Tel devrait être le projet ambitieux que François Bayrou devrait proposer aux Français, s’il veut durer et s’inscrire dans l’histoire. Il vient d’être appelé à diriger le pays en remplacement de Michel Barnier qui n’avait pas réussi à s’élever au dessus des querelles partisanes dans lesquelles se trouvent englués nos parlementaires à l’Assemblée Nationale. Il est un homme politique du Centre, et il a un argument fort pour jouer ce rôle : il vient de remplir pendant 4 ans la fonction de « Haut Commissaire au Plan », ce qui lui a permis d’acquérir une vue précise de ce qu’il faut faire pour redresser notre économie. Il faut qu’il ranime la flamme d’une France qui veut se battre, et pour cela il faut qu’il propose de s’atteler à une tâche noble : il n’en est pas qui soit de nature à mieux rassembler toutes les énergies que celle de redonner espoir aux Français dans leur destin.
On se souvient que Michel Barnier, dans son discours de politique générale, avait déclaré aux députés qu’il allait se consacrer prioritairement aux cinq chantiers suivants :
- Le niveau de vie des Français ;
- L’accès à des services publics de qualité ;
- La sécurité au quotidien ;
- La maitrise de l’immigration ;
- La Fraternité.

**Données fournies:**
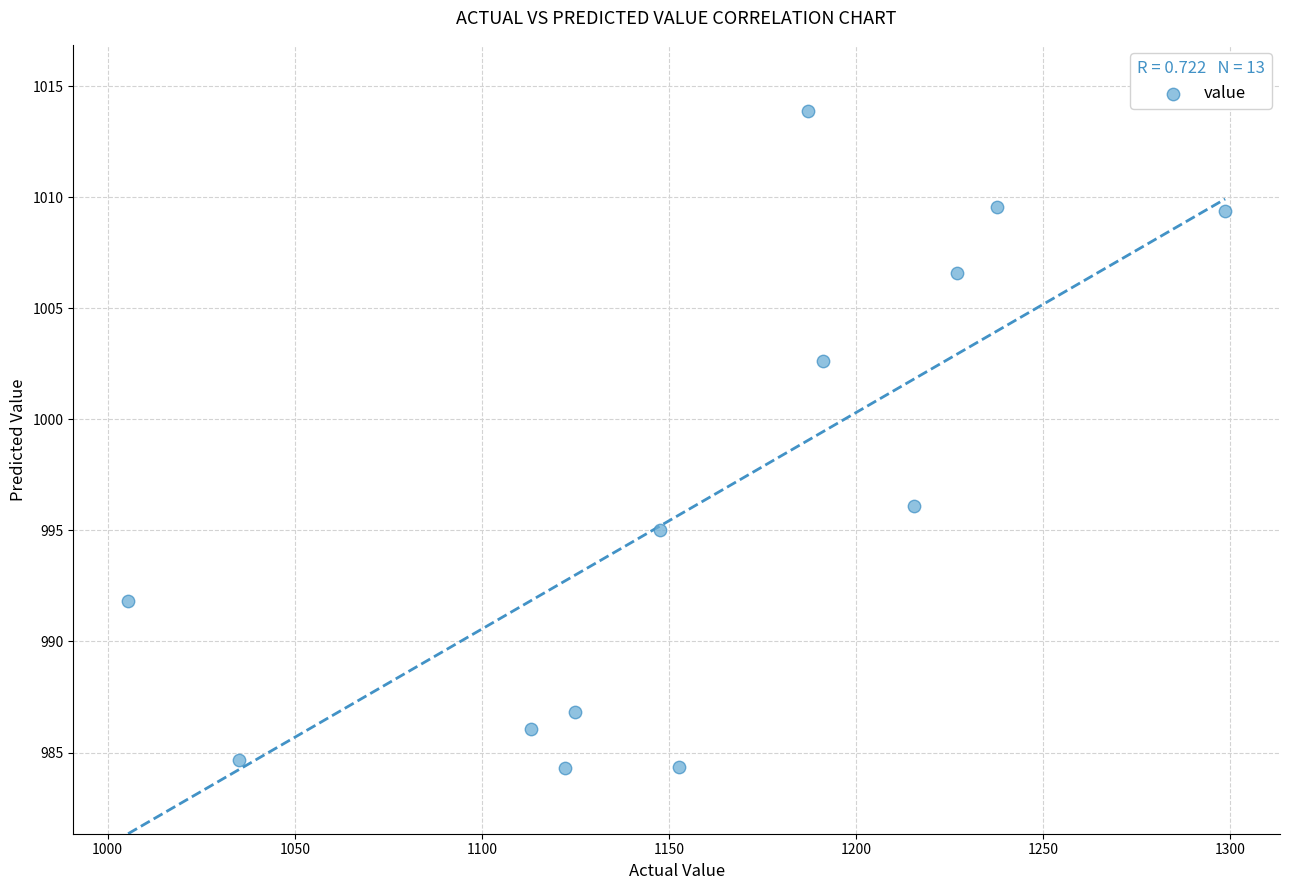

What Y value in the scatter plot is closest to 999?

996.1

**Consigne 1:** Pouvez-vous citer le texte sur François Bayrou depuis « Tel devrait être » jusqu'à « dans leur destin. » inclus ?
**Consigne 2:** Comment se poursuivrait le texte sur François Bayrou ? Prolongez-le à partir de sa dernière phrase.

**Réponse 1:**
Tel devrait être le projet ambitieux que François Bayrou devrait proposer aux Français, s’il veut durer et s’inscrire dans l’histoire. Il vient d’être appelé à diriger le pays en remplacement de Michel Barnier qui n’avait pas réussi à s’élever au dessus des querelles partisanes dans lesquelles se trouvent englués nos parlementaires à l’Assemblée Nationale. Il est un homme politique du Centre, et il a un argument fort pour jouer ce rôle : il vient de remplir pendant 4 ans la fonction de « Haut Commissaire au Plan », ce qui lui a permis d’acquérir une vue précise de ce qu’il faut faire pour redresser notre économie. Il faut qu’il ranime la flamme d’une France qui veut se battre, et pour cela il faut qu’il propose de s’atteler à une tâche noble : il n’en est pas qui soit de nature à mieux rassembler toutes les énergies que celle de redonner espoir aux Français dans leur destin.

**Réponse 2:**
Des préoccupations, certes, importantes pour les Français, mais pas de nature à les extraire des querelles partisanes dans lesquelles ils se cantonnent. Il faut donc, cette fois, que le nouveau premier ministre personnifie un projet mobilisateur dans lequel chacun puisse se reconnaître, par-dessus les partis.
Tous les clignotants sont au rouge
Tous les clignotants de l’économie sont au rouge, et les Français sont inquiets. Nous avons un taux de prélèvements obligatoires qui est record en Europe, des dépenses publiques les plus élevées en proportion du PIB de tous les pays européens, un taux de chômage en permanence plus fort que celui de nos voisins, une balance commerciale chaque année déficitaire, et un déficit du budget de la nation qui va atteindre cette année un peu plus de 6 % du PIB. Aussi notre dette extérieure ne cesse-t-elle pas de croître, depuis 50 ans, et elle atteint maintenant des niveaux dangereux.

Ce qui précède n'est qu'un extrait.